● **Problem statement**
Only the pictures are to be omitted; every entry beneath should otherwise be duplicated exactly.

● **Data under study**
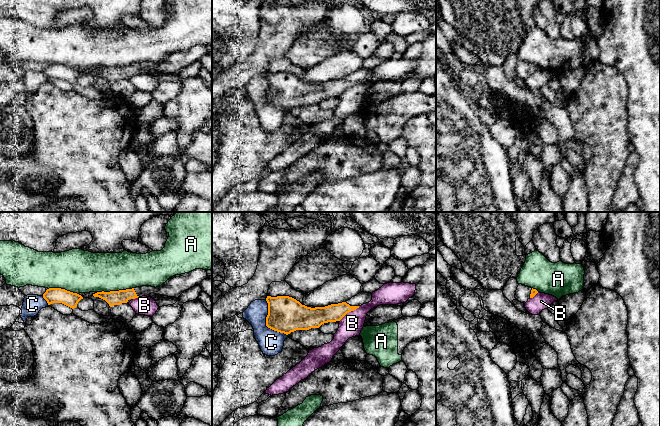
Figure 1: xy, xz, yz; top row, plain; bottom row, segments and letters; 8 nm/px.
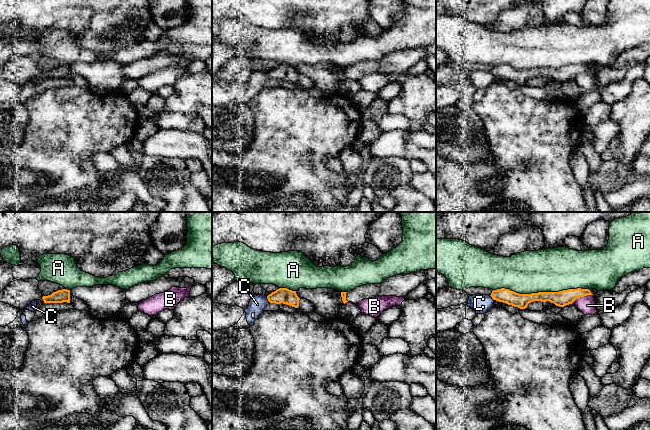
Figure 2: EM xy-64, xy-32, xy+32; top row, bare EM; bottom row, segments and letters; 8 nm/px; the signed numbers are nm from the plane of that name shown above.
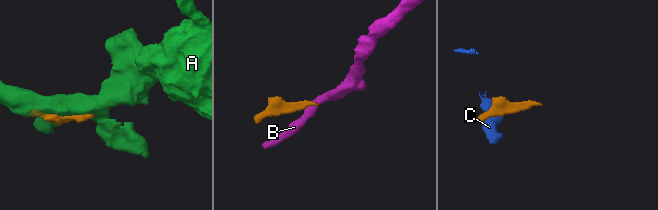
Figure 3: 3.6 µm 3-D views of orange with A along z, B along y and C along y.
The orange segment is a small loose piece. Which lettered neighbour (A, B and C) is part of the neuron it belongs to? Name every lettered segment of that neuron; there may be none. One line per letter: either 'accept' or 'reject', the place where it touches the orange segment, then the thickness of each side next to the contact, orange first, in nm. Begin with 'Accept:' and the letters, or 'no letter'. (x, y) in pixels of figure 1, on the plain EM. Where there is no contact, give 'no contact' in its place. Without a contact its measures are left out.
Accept: no letter
A: reject | xy (115, 67) | 110/320 nm
B: reject | xz (349, 87) | 140/180 nm
C: reject | xz (266, 99) | 280/200 nm

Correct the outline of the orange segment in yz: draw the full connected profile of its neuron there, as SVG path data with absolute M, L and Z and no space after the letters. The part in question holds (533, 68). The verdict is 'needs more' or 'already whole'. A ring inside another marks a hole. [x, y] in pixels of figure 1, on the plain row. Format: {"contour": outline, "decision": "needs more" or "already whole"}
{"contour": "M519 60L516 66L515 74L521 79L526 79L530 74L533 74L538 67L531 63Z", "decision": "needs more"}

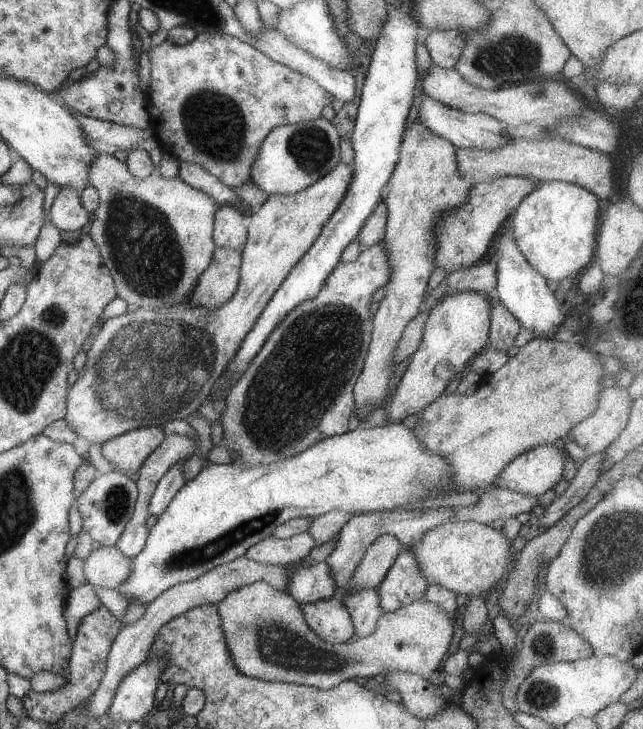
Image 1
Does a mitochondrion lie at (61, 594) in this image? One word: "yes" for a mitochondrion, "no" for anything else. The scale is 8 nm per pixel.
no

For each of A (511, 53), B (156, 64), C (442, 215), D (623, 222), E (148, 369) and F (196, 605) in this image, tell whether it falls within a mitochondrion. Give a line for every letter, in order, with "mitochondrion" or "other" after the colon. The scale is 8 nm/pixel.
A: mitochondrion
B: other
C: other
D: other
E: mitochondrion
F: other

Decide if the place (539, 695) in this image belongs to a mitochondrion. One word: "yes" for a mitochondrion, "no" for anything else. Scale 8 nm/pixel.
yes

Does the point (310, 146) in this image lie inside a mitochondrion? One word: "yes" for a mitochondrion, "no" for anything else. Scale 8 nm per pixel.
yes

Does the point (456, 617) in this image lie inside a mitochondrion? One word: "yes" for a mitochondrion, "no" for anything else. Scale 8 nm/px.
no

● **Output**
Figure 1: xy, xz, yz; top row, plain; bottom row, segments and letters; 8 nm/px.
Figure 2: EM xy-64, xy-32, xy+32; top row, bare EM; bottom row, segments and letters; 8 nm/px; the signed numbers are nm from the plane of that name shown above.
Figure 3: 3.6 µm 3-D views of orange with A along z, B along y and C along y.
The orange segment is a small loose piece. Which lettered neighbour (A, B and C) is part of the neuron it belongs to? Name every lettered segment of that neuron; there may be none. One line per letter: either 'accept' or 'reject', the place where it touches the orange segment, then the thickness of each side next to the contact, orange first, in nm. Begin with 'Accept:' and the letters, or 'no letter'. (x, y) in pixels of figure 1, on the plain EM. Where there is no contact, give 'no contact' in its place. Without a contact its measures are left out.
Accept: no letter
A: reject | xy (115, 67) | 110/320 nm
B: reject | xz (349, 87) | 140/180 nm
C: reject | xz (266, 99) | 280/200 nm

Correct the outline of the orange segment in yz: draw the full connected profile of its neuron there, as SVG path data with absolute M, L and Z and no space after the letters. The part in question holds (533, 68). The verdict is 'needs more' or 'already whole'. A ring inside another marks a hole. [x, y] in pixels of figure 1, on the plain row. Format: {"contour": outline, "decision": "needs more" or "already whole"}
{"contour": "M519 60L516 66L515 74L521 79L526 79L530 74L533 74L538 67L531 63Z", "decision": "needs more"}

Image 1
Does a mitochondrion lie at (61, 594) in this image? One word: "yes" for a mitochondrion, "no" for anything else. The scale is 8 nm per pixel.
no

For each of A (511, 53), B (156, 64), C (442, 215), D (623, 222), E (148, 369) and F (196, 605) in this image, tell whether it falls within a mitochondrion. Give a line for every letter, in order, with "mitochondrion" or "other" after the colon. The scale is 8 nm/pixel.
A: mitochondrion
B: other
C: other
D: other
E: mitochondrion
F: other

Decide if the place (539, 695) in this image belongs to a mitochondrion. One word: "yes" for a mitochondrion, "no" for anything else. Scale 8 nm/pixel.
yes

Does the point (310, 146) in this image lie inside a mitochondrion? One word: "yes" for a mitochondrion, "no" for anything else. Scale 8 nm per pixel.
yes

Does the point (456, 617) in this image lie inside a mitochondrion? One word: "yes" for a mitochondrion, "no" for anything else. Scale 8 nm/px.
no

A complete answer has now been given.